- _EXERCISE INSTRUCTIONS_: Retype the passage on the "Boomerang Generation" magazine cover word for word, starting with "And certainly the" and going on through "laundry or trash).".

And certainly the parents featured on Daniel Clowes’ cover for the May 24, 2010 issue of _The New Yorker_ look dismayed to see the return of their adult son. Clowes’ cover, called “Boomerang Generation,” refers to a social phenomenon of our time: grown children, often college graduates, who are retying the apron strings.
Clowes depicts an amusing but credible scene: a student, having recently earned his PhD, hanging his diploma alongside past triumphs from his elementary and high school days. The student has returned home; he is surrounded by luggage and boxes. Tim is once again occupying “Tim’s Room.” Parents, keep out (unless you’re there to collect laundry or trash).
His parents look on, saddened and disappointed. Perhaps they had hoped to turn “Tim’s Room” into a gym or a room they could rent out.
What now for Clowes’ newly minted graduate? Will he sit around, getting his laundry done by maternal hands and visiting his old haunts? Will he reflect on how small his bedroom feels compared to the campus dorm he shared with two roommates from Uruguay and Taiwan, respectively? What will he do with his dissertation on Livonian peasant culture?

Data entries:
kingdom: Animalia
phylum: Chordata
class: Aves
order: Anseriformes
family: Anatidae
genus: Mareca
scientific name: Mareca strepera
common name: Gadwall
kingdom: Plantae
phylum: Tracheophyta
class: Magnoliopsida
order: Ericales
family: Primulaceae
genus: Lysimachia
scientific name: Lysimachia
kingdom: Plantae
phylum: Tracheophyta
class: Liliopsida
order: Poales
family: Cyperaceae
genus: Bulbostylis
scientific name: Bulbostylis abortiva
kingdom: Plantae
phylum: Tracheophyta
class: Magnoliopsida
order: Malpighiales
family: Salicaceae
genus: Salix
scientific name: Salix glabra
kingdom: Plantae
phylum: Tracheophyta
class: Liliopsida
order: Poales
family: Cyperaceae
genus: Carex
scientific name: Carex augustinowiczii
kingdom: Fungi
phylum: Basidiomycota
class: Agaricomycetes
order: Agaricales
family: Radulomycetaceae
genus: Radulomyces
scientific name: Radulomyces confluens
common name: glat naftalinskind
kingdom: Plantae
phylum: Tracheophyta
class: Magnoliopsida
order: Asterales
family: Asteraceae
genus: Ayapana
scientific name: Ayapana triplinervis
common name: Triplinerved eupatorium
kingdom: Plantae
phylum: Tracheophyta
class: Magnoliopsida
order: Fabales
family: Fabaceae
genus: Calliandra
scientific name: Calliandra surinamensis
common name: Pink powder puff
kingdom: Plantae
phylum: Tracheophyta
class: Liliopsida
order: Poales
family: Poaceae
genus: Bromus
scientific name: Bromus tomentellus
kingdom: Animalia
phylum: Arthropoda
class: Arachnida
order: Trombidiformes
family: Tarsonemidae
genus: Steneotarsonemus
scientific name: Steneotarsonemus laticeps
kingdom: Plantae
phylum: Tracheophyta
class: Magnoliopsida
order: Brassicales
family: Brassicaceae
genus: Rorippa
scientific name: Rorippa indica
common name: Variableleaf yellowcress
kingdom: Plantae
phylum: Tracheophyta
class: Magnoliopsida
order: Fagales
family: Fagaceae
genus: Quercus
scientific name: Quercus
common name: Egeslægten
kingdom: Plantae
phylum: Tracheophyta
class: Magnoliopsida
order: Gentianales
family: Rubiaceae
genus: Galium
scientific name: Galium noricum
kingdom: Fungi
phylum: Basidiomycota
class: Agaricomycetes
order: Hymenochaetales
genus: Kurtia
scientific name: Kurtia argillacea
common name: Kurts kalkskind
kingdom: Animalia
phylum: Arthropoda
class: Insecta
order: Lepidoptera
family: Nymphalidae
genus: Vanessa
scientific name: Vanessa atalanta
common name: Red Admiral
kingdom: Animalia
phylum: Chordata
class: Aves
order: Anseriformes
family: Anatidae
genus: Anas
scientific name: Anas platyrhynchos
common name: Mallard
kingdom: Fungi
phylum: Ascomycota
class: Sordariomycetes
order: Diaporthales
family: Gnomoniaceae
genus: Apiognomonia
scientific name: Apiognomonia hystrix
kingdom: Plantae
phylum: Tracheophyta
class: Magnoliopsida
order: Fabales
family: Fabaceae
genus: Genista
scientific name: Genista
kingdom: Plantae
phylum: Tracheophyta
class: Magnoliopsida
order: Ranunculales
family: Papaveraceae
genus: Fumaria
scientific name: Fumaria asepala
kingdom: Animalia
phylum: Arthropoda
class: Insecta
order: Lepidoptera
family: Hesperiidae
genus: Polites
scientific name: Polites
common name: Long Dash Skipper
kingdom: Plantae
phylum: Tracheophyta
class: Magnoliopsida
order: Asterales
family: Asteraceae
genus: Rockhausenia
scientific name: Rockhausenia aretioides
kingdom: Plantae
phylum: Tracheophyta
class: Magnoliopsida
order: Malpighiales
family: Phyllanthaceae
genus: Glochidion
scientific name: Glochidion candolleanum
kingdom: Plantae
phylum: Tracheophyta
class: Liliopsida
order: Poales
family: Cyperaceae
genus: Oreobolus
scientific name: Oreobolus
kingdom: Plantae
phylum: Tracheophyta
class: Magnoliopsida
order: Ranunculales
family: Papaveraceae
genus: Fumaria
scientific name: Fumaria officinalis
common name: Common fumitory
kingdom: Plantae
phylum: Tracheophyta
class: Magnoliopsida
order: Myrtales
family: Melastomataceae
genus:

- _CORRECT RESPONSE_:
And certainly the parents featured on Daniel Clowes’ cover for the May 24, 2010 issue of _The New Yorker_ look dismayed to see the return of their adult son. Clowes’ cover, called “Boomerang Generation,” refers to a social phenomenon of our time: grown children, often college graduates, who are retying the apron strings.
Clowes depicts an amusing but credible scene: a student, having recently earned his PhD, hanging his diploma alongside past triumphs from his elementary and high school days. The student has returned home; he is surrounded by luggage and boxes. Tim is once again occupying “Tim’s Room.” Parents, keep out (unless you’re there to collect laundry or trash).